Light, sweet crude oil for January delivery on the New York Mercantile Exchange (Nymex) closed up 30 cents at 48.94 dollars a barrel.

However, in earlier trading New York oil had broken through 50 dollars to strike 50.25 dollars, its highest level since November 4.

In London, Brent North Sea crude oil for January delivery rose seven cents to 44.45 dollars a barrel, after earlier surging 1.12 dollars to 45.50 dollars.

Traders in New York said prices had spiked over concerns about oil inventories as the winter closes in on the continental United States.

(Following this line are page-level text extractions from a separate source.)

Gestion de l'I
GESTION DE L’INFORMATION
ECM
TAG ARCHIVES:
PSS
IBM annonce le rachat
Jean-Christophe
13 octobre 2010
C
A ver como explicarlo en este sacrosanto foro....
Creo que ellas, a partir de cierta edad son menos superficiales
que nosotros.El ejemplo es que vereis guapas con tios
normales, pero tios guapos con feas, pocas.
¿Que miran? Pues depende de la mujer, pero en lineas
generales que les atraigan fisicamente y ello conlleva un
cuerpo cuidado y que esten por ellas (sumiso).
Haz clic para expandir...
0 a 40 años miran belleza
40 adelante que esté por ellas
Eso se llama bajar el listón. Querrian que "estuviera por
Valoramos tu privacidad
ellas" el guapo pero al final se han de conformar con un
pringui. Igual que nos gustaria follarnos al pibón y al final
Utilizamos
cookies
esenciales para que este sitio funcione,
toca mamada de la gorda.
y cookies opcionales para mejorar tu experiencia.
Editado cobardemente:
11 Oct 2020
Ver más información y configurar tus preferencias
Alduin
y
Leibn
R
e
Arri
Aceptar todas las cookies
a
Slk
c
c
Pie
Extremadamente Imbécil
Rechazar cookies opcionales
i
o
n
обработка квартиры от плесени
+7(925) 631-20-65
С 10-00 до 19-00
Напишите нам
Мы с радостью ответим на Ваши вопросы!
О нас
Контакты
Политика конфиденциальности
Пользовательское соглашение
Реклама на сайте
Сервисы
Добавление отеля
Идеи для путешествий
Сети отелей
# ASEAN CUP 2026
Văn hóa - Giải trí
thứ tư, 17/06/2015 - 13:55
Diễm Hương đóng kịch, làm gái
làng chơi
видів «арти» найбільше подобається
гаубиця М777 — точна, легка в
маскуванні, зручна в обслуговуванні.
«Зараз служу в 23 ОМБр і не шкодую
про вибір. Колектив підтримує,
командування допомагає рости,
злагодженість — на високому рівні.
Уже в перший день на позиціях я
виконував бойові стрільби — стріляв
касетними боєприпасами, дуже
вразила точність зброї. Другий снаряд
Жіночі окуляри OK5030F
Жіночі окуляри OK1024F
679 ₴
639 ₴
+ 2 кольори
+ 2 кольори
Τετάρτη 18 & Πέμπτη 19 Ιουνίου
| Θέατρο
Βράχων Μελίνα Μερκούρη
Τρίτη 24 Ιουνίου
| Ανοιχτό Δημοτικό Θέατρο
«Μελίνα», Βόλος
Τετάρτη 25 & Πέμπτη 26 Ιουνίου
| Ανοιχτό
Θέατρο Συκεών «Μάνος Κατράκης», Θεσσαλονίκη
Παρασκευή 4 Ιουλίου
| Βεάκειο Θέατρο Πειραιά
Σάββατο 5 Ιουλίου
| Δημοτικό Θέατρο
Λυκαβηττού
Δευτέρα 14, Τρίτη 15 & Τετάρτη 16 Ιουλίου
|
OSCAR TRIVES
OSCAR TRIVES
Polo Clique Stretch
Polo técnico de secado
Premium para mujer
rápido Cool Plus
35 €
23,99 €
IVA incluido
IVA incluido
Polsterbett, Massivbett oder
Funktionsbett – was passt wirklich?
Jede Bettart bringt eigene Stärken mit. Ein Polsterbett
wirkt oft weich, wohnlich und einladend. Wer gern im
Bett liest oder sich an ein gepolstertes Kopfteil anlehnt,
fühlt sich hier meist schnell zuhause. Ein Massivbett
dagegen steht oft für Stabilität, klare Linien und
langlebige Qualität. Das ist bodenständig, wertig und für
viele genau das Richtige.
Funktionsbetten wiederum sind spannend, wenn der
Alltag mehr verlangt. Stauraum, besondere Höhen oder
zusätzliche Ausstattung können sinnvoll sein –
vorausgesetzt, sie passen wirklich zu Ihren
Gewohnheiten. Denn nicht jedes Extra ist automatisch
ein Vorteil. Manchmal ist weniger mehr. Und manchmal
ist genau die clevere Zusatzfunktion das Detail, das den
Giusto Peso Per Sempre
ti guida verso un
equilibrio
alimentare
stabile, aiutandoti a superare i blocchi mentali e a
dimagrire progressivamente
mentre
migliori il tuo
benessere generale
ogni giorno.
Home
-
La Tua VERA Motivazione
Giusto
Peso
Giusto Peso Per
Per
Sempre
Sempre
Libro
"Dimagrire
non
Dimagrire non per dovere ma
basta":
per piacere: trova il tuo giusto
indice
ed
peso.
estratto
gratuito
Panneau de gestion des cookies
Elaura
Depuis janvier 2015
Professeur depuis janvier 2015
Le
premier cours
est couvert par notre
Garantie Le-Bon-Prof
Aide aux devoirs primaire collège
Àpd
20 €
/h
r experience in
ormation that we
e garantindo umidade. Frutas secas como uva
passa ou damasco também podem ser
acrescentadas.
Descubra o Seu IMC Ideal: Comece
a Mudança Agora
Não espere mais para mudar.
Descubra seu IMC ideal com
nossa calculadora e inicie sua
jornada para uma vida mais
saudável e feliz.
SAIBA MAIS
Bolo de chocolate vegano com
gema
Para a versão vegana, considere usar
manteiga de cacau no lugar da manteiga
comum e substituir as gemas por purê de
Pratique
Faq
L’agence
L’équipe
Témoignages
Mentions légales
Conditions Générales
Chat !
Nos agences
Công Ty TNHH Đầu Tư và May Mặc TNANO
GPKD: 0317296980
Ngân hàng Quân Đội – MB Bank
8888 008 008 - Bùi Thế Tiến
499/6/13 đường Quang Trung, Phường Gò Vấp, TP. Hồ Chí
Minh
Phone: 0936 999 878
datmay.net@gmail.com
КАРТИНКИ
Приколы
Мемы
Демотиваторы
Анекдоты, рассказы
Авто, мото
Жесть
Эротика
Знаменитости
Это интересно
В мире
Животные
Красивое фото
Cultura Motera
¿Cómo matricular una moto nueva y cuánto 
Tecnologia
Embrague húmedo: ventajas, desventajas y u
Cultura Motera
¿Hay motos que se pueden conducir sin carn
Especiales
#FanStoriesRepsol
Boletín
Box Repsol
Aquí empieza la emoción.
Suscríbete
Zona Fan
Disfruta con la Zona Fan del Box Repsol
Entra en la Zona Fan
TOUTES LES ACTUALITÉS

“Everybody will be looking at inventories for direction … if (there is) any draw (prices) could easily go back and test 50 dollars and perhaps go a bit higher,” said Refco analyst, Marshall Steeves.

The US government and the industry group, the American Petroleum Institute, are due to report weekly US stock inventories Wednesday.

However, the London oil market had also jumped on fears that the looming European winter could also draw down available supplies.

Markets were jumpy ahead of the weekly US oil inventory data, given that “heating oil and distillate stocks are so low for this time of the year,” said London-based Investec Securities analyst Bruce Evers.

He said an explosion in Iraq also seriously affected exports through the south of the country.

Analysts said the release of weekly US oil inventory figures from the US Department of Energy would have a bearing on the direction of crude futures.

“Prices have been very volatile since last week when we had the US inventories data showing that (distillate) stocks were very low, 14 percent lower than a year ago,” said Richard Slape, an analyst at stockbroker Seymour Pierce.

“Winter is approaching rapidly, which doesn’t leave us with a margin of error. There is now a spell of cold weather in Europe and the prices are going up,” he said.

Oil prices have fallen by about 16 percent in New York from all-time highs last month, but remain up 44 percent so far this year.

Analysts said prices were also drawing support from expectations that the OPEC cartel will soon reduce its output, after opening the taps wide in recent months to try to control skyrocketing prices.

OPEC ministers are due to meet next in Cairo on December 10.